» **Prompt**:
Use the entries below to count the lines that hold the word "format"; answer with the number only.

Data records:
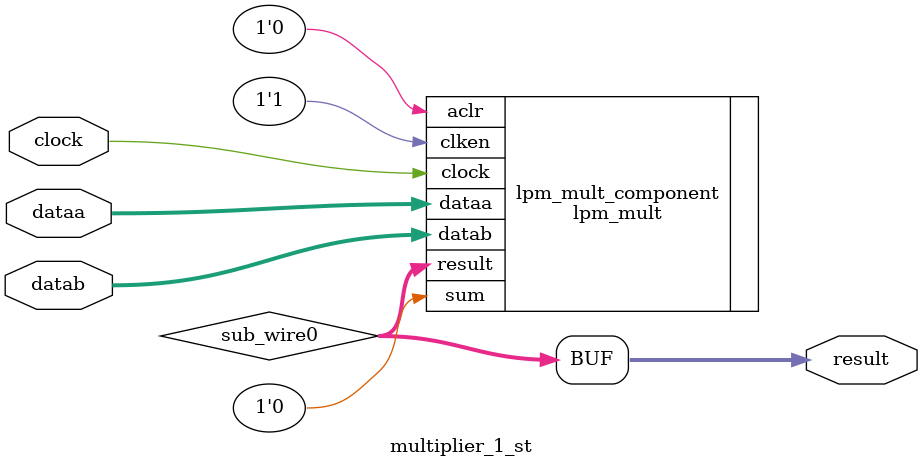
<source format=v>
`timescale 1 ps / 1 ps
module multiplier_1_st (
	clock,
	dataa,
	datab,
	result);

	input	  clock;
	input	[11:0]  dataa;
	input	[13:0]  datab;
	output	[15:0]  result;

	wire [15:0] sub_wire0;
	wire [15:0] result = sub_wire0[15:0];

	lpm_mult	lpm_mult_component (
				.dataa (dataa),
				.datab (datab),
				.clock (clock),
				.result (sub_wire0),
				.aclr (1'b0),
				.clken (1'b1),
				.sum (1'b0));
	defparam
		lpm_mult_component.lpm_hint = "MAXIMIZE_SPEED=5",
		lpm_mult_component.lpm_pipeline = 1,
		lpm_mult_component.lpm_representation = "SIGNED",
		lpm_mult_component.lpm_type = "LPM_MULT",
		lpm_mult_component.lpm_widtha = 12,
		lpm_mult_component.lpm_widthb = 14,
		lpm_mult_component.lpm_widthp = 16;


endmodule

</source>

---

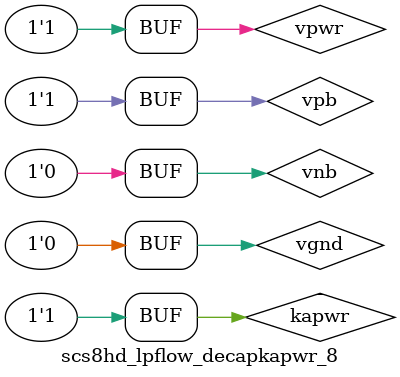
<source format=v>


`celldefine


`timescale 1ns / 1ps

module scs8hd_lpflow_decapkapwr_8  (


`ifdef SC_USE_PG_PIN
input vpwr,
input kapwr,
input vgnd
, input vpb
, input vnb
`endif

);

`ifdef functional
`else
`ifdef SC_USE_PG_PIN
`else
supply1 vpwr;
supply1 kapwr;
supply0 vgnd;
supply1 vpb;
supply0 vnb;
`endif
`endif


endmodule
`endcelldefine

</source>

==

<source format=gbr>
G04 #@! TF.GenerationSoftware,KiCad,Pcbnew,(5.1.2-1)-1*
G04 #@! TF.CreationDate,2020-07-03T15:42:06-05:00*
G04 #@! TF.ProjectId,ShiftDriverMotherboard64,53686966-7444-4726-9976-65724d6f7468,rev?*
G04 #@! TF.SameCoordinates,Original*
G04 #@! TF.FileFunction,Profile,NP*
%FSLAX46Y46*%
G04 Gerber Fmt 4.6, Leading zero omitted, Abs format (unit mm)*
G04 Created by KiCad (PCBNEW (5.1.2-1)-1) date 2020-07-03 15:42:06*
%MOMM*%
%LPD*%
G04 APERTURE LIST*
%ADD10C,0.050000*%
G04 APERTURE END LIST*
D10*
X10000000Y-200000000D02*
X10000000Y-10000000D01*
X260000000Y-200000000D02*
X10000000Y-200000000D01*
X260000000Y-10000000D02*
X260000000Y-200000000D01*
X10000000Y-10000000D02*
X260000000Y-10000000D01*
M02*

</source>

» **Answer section**:
4